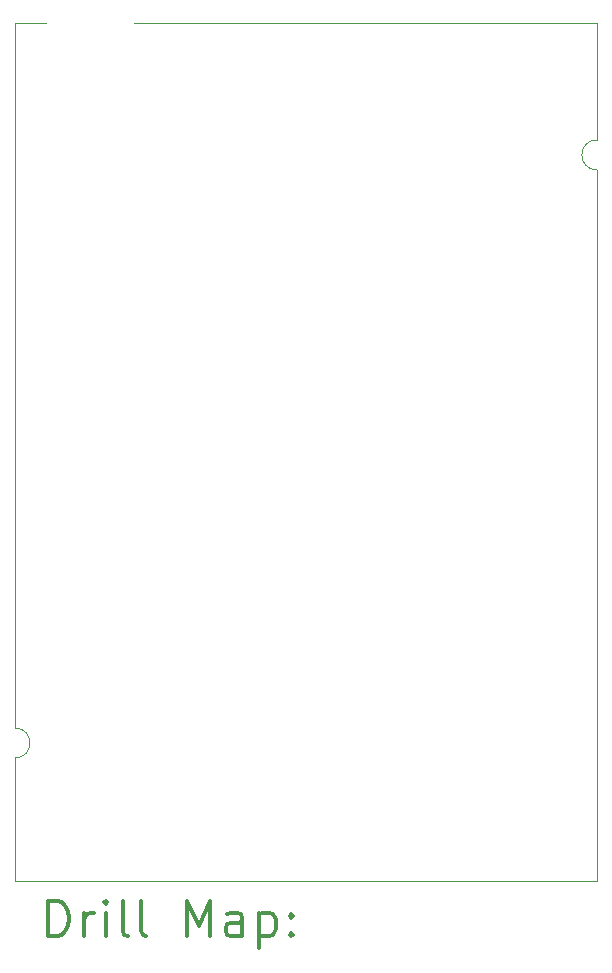
<source format=gbr>
%FSLAX45Y45*%
G04 Gerber Fmt 4.5, Leading zero omitted, Abs format (unit mm)*
G04 Created by KiCad (PCBNEW (5.1.10)-1) date 2022-08-09 16:28:00*
%MOMM*%
%LPD*%
G01*
G04 APERTURE LIST*
%TA.AperFunction,Profile*%
%ADD10C,0.050000*%
%TD*%
%ADD11C,0.200000*%
%ADD12C,0.300000*%
G04 APERTURE END LIST*
D10*
X8921400Y-9651780D02*
X8661400Y-9652000D01*
X13589000Y-9652000D02*
X9671400Y-9651780D01*
X13589000Y-10642600D02*
X13589000Y-9652000D01*
X8661400Y-9652000D02*
X8661400Y-15621000D01*
X13589000Y-16916400D02*
X13589000Y-10896600D01*
X8661400Y-16916400D02*
X13589000Y-16916400D01*
X8661400Y-15875000D02*
X8661400Y-16916400D01*
X13589000Y-10896600D02*
G75*
G02*
X13589000Y-10642600I0J127000D01*
G01*
X8661400Y-15621000D02*
G75*
G02*
X8661400Y-15875000I0J-127000D01*
G01*
D11*
D12*
X8945328Y-17384614D02*
X8945328Y-17084614D01*
X9016757Y-17084614D01*
X9059614Y-17098900D01*
X9088186Y-17127472D01*
X9102471Y-17156043D01*
X9116757Y-17213186D01*
X9116757Y-17256043D01*
X9102471Y-17313186D01*
X9088186Y-17341757D01*
X9059614Y-17370329D01*
X9016757Y-17384614D01*
X8945328Y-17384614D01*
X9245328Y-17384614D02*
X9245328Y-17184614D01*
X9245328Y-17241757D02*
X9259614Y-17213186D01*
X9273900Y-17198900D01*
X9302471Y-17184614D01*
X9331043Y-17184614D01*
X9431043Y-17384614D02*
X9431043Y-17184614D01*
X9431043Y-17084614D02*
X9416757Y-17098900D01*
X9431043Y-17113186D01*
X9445328Y-17098900D01*
X9431043Y-17084614D01*
X9431043Y-17113186D01*
X9616757Y-17384614D02*
X9588186Y-17370329D01*
X9573900Y-17341757D01*
X9573900Y-17084614D01*
X9773900Y-17384614D02*
X9745328Y-17370329D01*
X9731043Y-17341757D01*
X9731043Y-17084614D01*
X10116757Y-17384614D02*
X10116757Y-17084614D01*
X10216757Y-17298900D01*
X10316757Y-17084614D01*
X10316757Y-17384614D01*
X10588186Y-17384614D02*
X10588186Y-17227472D01*
X10573900Y-17198900D01*
X10545328Y-17184614D01*
X10488186Y-17184614D01*
X10459614Y-17198900D01*
X10588186Y-17370329D02*
X10559614Y-17384614D01*
X10488186Y-17384614D01*
X10459614Y-17370329D01*
X10445328Y-17341757D01*
X10445328Y-17313186D01*
X10459614Y-17284614D01*
X10488186Y-17270329D01*
X10559614Y-17270329D01*
X10588186Y-17256043D01*
X10731043Y-17184614D02*
X10731043Y-17484614D01*
X10731043Y-17198900D02*
X10759614Y-17184614D01*
X10816757Y-17184614D01*
X10845328Y-17198900D01*
X10859614Y-17213186D01*
X10873900Y-17241757D01*
X10873900Y-17327472D01*
X10859614Y-17356043D01*
X10845328Y-17370329D01*
X10816757Y-17384614D01*
X10759614Y-17384614D01*
X10731043Y-17370329D01*
X11002471Y-17356043D02*
X11016757Y-17370329D01*
X11002471Y-17384614D01*
X10988186Y-17370329D01*
X11002471Y-17356043D01*
X11002471Y-17384614D01*
X11002471Y-17198900D02*
X11016757Y-17213186D01*
X11002471Y-17227472D01*
X10988186Y-17213186D01*
X11002471Y-17198900D01*
X11002471Y-17227472D01*
M02*

</source>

******************************

* [Task brief] How many lines of the entries contain the word "LIST"? Only the number is wanted.

* [Worked solution] 2